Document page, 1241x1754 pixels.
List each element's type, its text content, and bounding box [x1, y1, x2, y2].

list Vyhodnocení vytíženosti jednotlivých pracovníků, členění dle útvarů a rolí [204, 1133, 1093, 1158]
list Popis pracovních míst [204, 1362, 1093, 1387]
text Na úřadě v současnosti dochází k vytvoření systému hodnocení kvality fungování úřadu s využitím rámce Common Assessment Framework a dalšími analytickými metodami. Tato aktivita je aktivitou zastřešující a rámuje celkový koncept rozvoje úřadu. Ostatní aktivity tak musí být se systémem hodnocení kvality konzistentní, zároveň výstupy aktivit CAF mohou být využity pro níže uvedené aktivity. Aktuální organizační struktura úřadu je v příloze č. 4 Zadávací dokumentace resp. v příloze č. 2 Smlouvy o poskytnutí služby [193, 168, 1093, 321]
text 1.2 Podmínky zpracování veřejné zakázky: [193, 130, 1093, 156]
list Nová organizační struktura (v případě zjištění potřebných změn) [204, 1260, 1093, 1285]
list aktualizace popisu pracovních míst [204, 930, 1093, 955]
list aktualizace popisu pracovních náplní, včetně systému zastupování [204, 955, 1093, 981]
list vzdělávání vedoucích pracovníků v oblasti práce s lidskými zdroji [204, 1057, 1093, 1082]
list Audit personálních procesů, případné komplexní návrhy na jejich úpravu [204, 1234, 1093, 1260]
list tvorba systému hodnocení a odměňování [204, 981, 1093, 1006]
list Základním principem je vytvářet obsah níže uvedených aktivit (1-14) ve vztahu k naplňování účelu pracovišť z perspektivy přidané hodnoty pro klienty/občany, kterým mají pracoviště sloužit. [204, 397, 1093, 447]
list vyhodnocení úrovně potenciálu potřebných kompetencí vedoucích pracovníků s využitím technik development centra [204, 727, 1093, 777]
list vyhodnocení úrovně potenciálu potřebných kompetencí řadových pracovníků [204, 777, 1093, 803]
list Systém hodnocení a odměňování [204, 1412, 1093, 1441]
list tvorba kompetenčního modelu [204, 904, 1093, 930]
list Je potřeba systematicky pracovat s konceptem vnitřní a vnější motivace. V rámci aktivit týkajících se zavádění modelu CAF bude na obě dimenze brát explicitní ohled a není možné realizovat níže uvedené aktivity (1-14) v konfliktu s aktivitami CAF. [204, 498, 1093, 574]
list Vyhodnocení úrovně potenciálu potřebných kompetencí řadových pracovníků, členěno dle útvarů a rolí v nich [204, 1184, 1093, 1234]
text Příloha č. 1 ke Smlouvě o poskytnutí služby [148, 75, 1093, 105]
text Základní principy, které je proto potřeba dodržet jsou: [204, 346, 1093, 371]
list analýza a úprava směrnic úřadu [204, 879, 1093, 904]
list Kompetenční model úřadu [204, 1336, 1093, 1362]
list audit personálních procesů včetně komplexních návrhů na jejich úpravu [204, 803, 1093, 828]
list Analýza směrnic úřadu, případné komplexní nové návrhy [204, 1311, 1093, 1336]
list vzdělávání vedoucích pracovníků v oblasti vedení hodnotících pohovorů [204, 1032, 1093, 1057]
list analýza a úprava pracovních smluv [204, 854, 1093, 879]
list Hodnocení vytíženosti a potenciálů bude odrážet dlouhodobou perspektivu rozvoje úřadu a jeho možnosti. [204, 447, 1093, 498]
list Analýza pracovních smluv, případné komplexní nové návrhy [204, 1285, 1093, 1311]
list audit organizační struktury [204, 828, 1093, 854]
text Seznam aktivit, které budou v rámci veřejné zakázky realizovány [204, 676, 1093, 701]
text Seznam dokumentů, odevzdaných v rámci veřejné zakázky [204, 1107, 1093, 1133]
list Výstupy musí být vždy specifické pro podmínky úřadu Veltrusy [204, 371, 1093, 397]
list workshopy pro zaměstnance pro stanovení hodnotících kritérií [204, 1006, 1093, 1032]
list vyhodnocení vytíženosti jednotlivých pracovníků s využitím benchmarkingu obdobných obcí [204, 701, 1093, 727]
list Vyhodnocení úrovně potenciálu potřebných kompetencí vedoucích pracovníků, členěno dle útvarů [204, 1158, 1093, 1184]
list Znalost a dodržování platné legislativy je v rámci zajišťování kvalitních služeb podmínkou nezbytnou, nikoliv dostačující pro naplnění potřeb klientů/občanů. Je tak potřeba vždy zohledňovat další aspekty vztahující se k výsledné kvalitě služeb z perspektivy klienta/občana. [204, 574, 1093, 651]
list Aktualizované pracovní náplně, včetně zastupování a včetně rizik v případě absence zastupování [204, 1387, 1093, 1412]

#####

[ABOUT THIS EXERCISE] With no word added or dropped, repeat the entire listing.

[YOUR RESPONSE]
Document page, 1241x1754 pixels.
List each element's type, its text content, and bounding box [x1, y1, x2, y2].

list Vyhodnocení vytíženosti jednotlivých pracovníků, členění dle útvarů a rolí [204, 1133, 1093, 1158]
list Popis pracovních míst [204, 1362, 1093, 1387]
text Na úřadě v současnosti dochází k vytvoření systému hodnocení kvality fungování úřadu s využitím rámce Common Assessment Framework a dalšími analytickými metodami. Tato aktivita je aktivitou zastřešující a rámuje celkový koncept rozvoje úřadu. Ostatní aktivity tak musí být se systémem hodnocení kvality konzistentní, zároveň výstupy aktivit CAF mohou být využity pro níže uvedené aktivity. Aktuální organizační struktura úřadu je v příloze č. 4 Zadávací dokumentace resp. v příloze č. 2 Smlouvy o poskytnutí služby [193, 168, 1093, 321]
text 1.2 Podmínky zpracování veřejné zakázky: [193, 130, 1093, 156]
list Nová organizační struktura (v případě zjištění potřebných změn) [204, 1260, 1093, 1285]
list aktualizace popisu pracovních míst [204, 930, 1093, 955]
list aktualizace popisu pracovních náplní, včetně systému zastupování [204, 955, 1093, 981]
list vzdělávání vedoucích pracovníků v oblasti práce s lidskými zdroji [204, 1057, 1093, 1082]
list Audit personálních procesů, případné komplexní návrhy na jejich úpravu [204, 1234, 1093, 1260]
list tvorba systému hodnocení a odměňování [204, 981, 1093, 1006]
list Základním principem je vytvářet obsah níže uvedených aktivit (1-14) ve vztahu k naplňování účelu pracovišť z perspektivy přidané hodnoty pro klienty/občany, kterým mají pracoviště sloužit. [204, 397, 1093, 447]
list vyhodnocení úrovně potenciálu potřebných kompetencí vedoucích pracovníků s využitím technik development centra [204, 727, 1093, 777]
list vyhodnocení úrovně potenciálu potřebných kompetencí řadových pracovníků [204, 777, 1093, 803]
list Systém hodnocení a odměňování [204, 1412, 1093, 1441]
list tvorba kompetenčního modelu [204, 904, 1093, 930]
list Je potřeba systematicky pracovat s konceptem vnitřní a vnější motivace. V rámci aktivit týkajících se zavádění modelu CAF bude na obě dimenze brát explicitní ohled a není možné realizovat níže uvedené aktivity (1-14) v konfliktu s aktivitami CAF. [204, 498, 1093, 574]
list Vyhodnocení úrovně potenciálu potřebných kompetencí řadových pracovníků, členěno dle útvarů a rolí v nich [204, 1184, 1093, 1234]
text Příloha č. 1 ke Smlouvě o poskytnutí služby [148, 75, 1093, 105]
text Základní principy, které je proto potřeba dodržet jsou: [204, 346, 1093, 371]
list analýza a úprava směrnic úřadu [204, 879, 1093, 904]
list Kompetenční model úřadu [204, 1336, 1093, 1362]
list audit personálních procesů včetně komplexních návrhů na jejich úpravu [204, 803, 1093, 828]
list Analýza směrnic úřadu, případné komplexní nové návrhy [204, 1311, 1093, 1336]
list vzdělávání vedoucích pracovníků v oblasti vedení hodnotících pohovorů [204, 1032, 1093, 1057]
list analýza a úprava pracovních smluv [204, 854, 1093, 879]
list Hodnocení vytíženosti a potenciálů bude odrážet dlouhodobou perspektivu rozvoje úřadu a jeho možnosti. [204, 447, 1093, 498]
list Analýza pracovních smluv, případné komplexní nové návrhy [204, 1285, 1093, 1311]
list audit organizační struktury [204, 828, 1093, 854]
text Seznam aktivit, které budou v rámci veřejné zakázky realizovány [204, 676, 1093, 701]
text Seznam dokumentů, odevzdaných v rámci veřejné zakázky [204, 1107, 1093, 1133]
list Výstupy musí být vždy specifické pro podmínky úřadu Veltrusy [204, 371, 1093, 397]
list workshopy pro zaměstnance pro stanovení hodnotících kritérií [204, 1006, 1093, 1032]
list vyhodnocení vytíženosti jednotlivých pracovníků s využitím benchmarkingu obdobných obcí [204, 701, 1093, 727]
list Vyhodnocení úrovně potenciálu potřebných kompetencí vedoucích pracovníků, členěno dle útvarů [204, 1158, 1093, 1184]
list Znalost a dodržování platné legislativy je v rámci zajišťování kvalitních služeb podmínkou nezbytnou, nikoliv dostačující pro naplnění potřeb klientů/občanů. Je tak potřeba vždy zohledňovat další aspekty vztahující se k výsledné kvalitě služeb z perspektivy klienta/občana. [204, 574, 1093, 651]
list Aktualizované pracovní náplně, včetně zastupování a včetně rizik v případě absence zastupování [204, 1387, 1093, 1412]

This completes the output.